The meaning of that report is that the if-block was executed during the tests (at least once), but the invisible and therefore implicitly empty else-block was never executed.

This is where the branch coverage can provide finer report that statement coverage. In this case all the statements in that area were executed. What was not tested, was the case where some of the statements do not need to be executed.

This, together with 3 other red boxes in the "Branch Coverage" report indicated the 4 cases where we could add more tests to cover these other cases as well.

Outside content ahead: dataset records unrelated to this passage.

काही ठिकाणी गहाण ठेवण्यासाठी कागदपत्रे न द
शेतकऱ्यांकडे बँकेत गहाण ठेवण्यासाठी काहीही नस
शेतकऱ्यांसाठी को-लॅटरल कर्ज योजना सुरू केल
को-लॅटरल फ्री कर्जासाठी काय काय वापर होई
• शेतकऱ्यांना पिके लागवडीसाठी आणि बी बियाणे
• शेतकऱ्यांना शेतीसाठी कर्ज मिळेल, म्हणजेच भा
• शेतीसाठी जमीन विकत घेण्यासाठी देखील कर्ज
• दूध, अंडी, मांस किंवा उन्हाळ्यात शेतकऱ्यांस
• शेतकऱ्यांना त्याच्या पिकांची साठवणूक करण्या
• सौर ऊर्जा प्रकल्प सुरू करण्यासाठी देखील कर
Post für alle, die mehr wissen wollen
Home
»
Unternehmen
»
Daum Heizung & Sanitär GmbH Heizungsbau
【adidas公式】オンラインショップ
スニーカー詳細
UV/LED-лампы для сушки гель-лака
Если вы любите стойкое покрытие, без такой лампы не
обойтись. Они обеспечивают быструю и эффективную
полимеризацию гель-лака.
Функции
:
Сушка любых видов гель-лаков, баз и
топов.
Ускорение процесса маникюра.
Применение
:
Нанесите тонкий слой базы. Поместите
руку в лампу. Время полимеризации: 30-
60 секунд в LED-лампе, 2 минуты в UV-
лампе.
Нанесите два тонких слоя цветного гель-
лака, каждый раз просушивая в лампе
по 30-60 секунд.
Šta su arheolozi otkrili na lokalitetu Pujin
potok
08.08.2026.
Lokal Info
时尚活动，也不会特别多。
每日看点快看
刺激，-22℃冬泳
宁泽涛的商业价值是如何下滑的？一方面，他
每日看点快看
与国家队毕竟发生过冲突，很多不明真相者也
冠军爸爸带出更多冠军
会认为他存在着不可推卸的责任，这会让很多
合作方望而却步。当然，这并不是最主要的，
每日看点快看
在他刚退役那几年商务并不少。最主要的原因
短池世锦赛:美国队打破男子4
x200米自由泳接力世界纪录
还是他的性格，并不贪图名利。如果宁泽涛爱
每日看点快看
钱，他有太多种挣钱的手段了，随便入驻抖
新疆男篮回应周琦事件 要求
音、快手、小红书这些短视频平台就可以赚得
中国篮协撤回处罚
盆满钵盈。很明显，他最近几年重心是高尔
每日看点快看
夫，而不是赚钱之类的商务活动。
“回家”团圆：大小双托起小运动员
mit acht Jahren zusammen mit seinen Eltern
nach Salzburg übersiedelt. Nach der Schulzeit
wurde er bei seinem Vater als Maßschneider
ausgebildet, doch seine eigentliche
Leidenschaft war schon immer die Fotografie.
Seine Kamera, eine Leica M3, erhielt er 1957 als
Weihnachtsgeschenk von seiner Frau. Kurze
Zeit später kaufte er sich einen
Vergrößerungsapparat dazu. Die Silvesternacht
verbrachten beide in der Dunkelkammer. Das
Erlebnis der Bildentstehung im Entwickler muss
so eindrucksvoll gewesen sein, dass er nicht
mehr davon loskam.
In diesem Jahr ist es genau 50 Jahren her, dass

There are a total of 4 red boxes out of th 34 boxes. That 30 out of 34 = 88.2 % of the cases are covered.

Condition Coverage

If we go back to the File Coverage report to line 107, and click on the number 33 (as in 33%) in the 4th column we reach the Condition Coverage report that looks like this:

A simple and or or statement can be True or False in 3 different ways. This is what is represented in the these tables. (The first one has 4 lines as it is a combination of two or statements.) In the section about line 107 we can see that out of the 3 cases only one of them is green, the one where A=1 B=0 and therefor dec=0. this is when our reversed expression

defined $extension and exists $format{$extension}

will be True. That's when we execute the if-block. The other two cases were not executed. If you remember we had 3 cases and only one was tested.

In total 9 cases out of 13 were tested that would be 9/13 = 69% but for some reason Devel::Cover uses 8/12 and displays 66.7%.

The calculation does not really matter, what matters is that now we have a much better idea which parts of the code is not tested and which conditions might need to be fulfilled. Then we can go and prepare test-cases that will exercise that part of the code.


We did not change any code now, but Devel::Cover created a directory for the report. We would like to make sure that directory is not added to GitHhub. So we added its name to the .gitignore file.

git add .
git commit -m "gitignore coverage report dir"
git push


Coveralls report a 96.875% test coverage.